Salman Khan does not flip a classroom by simply delivering small chunks of information online.  Educators flip their classrooms if their synchronous learning experiences become more dynamic and authentic as a result of their respective learners spending more time outside of class learning new information asynchronously.  This alone does not answer additional questions that relate to the complexity of successfully flipping a classroom.  

  • How much information learners access asynchronously is new and how much acts as a review of something they have already seen? 
  •  How do understandings from information accessed asynchronously enable learners to perform in authentic performance tasks in the presence of the educator, classmates, and other involved actors? And how much of this process is dependent on the course, teacher preference, and student profiles?
  •  How do learning outcomes differ between taking the exact same context and comparing a traditional class with a flipped class? As if...
Final point.  To understand the concept of a flipped classroom is to understand the relationship between the asynchronous and the synchronous forms of communication, the way content is being delivered, and the learning theories that apply to any particular educational context.

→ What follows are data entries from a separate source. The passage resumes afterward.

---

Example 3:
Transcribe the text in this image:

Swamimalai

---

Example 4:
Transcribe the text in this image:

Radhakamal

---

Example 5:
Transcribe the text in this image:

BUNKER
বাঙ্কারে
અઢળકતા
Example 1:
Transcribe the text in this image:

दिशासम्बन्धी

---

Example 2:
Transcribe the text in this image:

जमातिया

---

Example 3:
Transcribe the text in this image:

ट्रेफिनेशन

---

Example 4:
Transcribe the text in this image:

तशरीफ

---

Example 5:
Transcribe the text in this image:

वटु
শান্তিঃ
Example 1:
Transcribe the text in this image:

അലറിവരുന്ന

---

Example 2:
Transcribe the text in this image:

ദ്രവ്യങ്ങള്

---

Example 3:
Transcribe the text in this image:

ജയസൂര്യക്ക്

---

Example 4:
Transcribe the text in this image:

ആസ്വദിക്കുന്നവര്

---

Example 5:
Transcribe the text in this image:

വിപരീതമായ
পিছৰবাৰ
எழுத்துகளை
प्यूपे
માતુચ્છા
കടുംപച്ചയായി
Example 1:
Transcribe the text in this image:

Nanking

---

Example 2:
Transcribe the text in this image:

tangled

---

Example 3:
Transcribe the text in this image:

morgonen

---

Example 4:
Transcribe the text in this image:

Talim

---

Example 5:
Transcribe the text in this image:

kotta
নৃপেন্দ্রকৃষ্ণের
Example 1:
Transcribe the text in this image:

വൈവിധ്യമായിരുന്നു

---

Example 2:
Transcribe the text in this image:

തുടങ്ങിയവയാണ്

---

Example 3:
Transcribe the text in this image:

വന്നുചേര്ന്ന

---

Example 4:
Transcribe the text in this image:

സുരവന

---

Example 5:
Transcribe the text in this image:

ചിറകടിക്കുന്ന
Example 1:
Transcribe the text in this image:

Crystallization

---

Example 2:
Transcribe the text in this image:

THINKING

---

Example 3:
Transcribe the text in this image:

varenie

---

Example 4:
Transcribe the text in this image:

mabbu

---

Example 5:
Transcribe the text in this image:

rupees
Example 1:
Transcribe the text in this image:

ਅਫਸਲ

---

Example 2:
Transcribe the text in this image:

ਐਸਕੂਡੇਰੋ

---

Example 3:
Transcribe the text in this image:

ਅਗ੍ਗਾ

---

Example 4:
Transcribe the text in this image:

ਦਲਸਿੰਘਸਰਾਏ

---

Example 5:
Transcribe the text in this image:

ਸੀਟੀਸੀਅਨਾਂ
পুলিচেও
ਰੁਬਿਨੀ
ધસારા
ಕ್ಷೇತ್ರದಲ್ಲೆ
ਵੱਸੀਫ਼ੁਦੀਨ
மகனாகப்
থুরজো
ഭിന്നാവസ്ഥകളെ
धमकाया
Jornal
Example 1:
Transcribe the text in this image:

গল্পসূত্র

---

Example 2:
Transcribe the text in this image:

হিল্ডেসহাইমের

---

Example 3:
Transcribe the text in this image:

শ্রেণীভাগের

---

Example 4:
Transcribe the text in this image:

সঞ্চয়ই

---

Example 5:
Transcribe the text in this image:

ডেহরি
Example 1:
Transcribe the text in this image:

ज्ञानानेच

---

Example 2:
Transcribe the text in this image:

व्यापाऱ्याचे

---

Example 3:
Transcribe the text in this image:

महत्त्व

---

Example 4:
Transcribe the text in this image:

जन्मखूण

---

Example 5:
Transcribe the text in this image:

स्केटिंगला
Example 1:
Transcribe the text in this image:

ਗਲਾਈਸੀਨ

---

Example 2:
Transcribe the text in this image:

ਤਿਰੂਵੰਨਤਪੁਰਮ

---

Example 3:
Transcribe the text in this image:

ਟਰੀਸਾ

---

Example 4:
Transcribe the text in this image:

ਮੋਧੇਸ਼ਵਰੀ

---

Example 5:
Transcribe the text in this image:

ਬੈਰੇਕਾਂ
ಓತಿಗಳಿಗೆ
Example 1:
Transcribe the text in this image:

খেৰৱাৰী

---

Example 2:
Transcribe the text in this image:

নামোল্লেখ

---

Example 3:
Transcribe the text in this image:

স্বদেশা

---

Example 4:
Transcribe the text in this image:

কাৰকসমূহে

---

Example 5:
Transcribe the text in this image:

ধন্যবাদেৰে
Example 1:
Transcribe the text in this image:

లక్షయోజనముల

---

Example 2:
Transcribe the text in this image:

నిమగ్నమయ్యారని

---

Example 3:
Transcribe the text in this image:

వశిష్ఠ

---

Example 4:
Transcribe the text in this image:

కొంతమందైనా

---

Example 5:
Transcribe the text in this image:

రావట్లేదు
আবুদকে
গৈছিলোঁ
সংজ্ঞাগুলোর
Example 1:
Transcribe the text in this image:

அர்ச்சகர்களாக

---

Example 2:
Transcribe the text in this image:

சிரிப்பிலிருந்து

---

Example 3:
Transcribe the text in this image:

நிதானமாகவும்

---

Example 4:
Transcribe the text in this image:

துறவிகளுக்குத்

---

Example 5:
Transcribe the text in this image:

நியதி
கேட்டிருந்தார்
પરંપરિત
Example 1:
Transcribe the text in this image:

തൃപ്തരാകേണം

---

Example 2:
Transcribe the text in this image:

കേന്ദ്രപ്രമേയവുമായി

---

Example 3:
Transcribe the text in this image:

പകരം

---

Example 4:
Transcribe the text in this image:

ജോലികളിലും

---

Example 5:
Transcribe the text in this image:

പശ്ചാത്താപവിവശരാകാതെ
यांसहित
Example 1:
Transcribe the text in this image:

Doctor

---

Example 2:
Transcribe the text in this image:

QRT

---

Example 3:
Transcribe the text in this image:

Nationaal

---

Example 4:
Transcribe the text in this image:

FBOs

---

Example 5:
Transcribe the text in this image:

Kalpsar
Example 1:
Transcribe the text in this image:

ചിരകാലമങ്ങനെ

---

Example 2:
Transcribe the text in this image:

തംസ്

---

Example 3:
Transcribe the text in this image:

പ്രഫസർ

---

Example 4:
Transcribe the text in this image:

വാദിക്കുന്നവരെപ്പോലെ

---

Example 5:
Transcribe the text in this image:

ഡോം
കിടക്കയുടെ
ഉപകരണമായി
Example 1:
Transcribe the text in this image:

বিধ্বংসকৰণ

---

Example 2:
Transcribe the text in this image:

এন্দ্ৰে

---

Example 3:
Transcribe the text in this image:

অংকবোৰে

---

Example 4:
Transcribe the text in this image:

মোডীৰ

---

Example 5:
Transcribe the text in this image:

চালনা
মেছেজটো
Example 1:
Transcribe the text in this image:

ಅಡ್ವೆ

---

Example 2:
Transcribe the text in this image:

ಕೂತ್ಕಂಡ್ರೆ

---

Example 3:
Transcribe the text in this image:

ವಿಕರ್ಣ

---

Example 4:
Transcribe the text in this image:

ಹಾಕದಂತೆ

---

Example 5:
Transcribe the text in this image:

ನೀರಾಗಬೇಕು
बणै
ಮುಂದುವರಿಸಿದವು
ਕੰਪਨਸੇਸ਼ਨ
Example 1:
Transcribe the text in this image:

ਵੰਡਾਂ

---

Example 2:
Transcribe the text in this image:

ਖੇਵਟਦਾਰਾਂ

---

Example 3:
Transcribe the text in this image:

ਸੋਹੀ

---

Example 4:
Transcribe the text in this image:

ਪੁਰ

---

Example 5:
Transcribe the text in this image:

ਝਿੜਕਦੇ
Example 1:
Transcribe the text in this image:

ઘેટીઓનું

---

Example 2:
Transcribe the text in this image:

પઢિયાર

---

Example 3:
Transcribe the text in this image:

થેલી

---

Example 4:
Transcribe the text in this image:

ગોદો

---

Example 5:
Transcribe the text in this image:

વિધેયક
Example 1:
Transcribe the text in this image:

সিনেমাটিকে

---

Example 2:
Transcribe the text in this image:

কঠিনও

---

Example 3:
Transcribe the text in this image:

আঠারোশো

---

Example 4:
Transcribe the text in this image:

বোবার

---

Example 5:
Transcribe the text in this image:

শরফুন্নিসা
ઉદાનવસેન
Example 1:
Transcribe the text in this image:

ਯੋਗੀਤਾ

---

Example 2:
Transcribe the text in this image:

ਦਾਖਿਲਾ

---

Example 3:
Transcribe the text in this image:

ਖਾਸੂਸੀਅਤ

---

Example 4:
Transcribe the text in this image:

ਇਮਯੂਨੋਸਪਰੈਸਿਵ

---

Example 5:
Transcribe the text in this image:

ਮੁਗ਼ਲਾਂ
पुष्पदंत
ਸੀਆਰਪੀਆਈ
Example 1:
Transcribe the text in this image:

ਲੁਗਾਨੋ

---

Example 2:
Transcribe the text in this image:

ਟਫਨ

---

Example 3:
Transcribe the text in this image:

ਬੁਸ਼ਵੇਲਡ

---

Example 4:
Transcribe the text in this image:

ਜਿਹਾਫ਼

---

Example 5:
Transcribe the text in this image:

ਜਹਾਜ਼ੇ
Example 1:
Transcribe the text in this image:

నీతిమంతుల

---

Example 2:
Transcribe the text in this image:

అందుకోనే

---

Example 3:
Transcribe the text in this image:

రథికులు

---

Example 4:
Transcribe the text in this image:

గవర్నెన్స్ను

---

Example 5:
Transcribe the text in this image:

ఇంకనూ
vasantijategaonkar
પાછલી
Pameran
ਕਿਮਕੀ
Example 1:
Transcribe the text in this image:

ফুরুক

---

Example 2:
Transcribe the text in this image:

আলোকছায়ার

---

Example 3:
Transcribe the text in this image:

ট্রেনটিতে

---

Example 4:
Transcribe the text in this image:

3. The business possibilities are endless...

Why discuss business opportunities when the point seems to be about how abstract concepts like MOOCs and the flipped classroom are changing how learning will occur in higher education.  Any business solution is as complex as any solution related to learning.  Ok, so there are more choices for informal learning for educators...y que?

4. The immediate future of MOOCs may be uncertain...

This is where trying to define a MOOC becomes problematic.  Just try defining massive, open, and online, and one begins to see whyWhile we're at it, try defining terms like course, class, syllabus, lesson, lesson plan, etc.  Defining abstract concepts can sometimes overshadow the complexity of understanding these terms in any practical sense.  But realizing the infinite number of possible meanings of these terms, my guess is that "open, online courses" will become more ubiquitous as they become less "massive".  That is, the size and popularity of the MOOC alone will say little about how formative assessment promotes learning.

5. thing is clear – the world of higher education is changing in ways that we never could have imagined.

Is this really that clear?  I think what's clear is that institutions in higher education will embrace or be forced to take advantage of the opportunities that informal learning has to offer.

6. By 2020, we could be on the way to embracing continuous, lifetime learning for everyone in society taught by the world's greatest academic rock stars. 

Gee, I certainly hope not - I prefer jazz over rock any day.  Seriously, lifelong learning exists due to the number of choices that are currently available for informal learning.  These choices will continue to grow, but academic "jazz stars" will be defined by the learner and will not simply be based on a popularity contest.  Learners will search for educators that serve them best and may not be based solely on the educator's number of followers. 

7. New curriculum DJs - who are able to mix-and-match course offerings for specialized degrees - may emerge, selling their digital wares on iTunes.

The future business model of education will be those frameworks that lead to the most engaging, effective, and efficient educative experience for the largest number of learners possible - a claim that warrants a separate post so to cover some of the many variables involved.

The whole point here is not that teaching in many cases is (or could be) free (as in free beer); it is not about the amount learners should or should not pay for an education.  Free education deals more with perception, accreditation, future educational and professional goals of each learner, etc.  Instead, what is more relevant is  how open teaching and learning emerge - understanding the infinite number of ways ideas, materials, and people relate to each other regardless as to when and where these interactions might take place.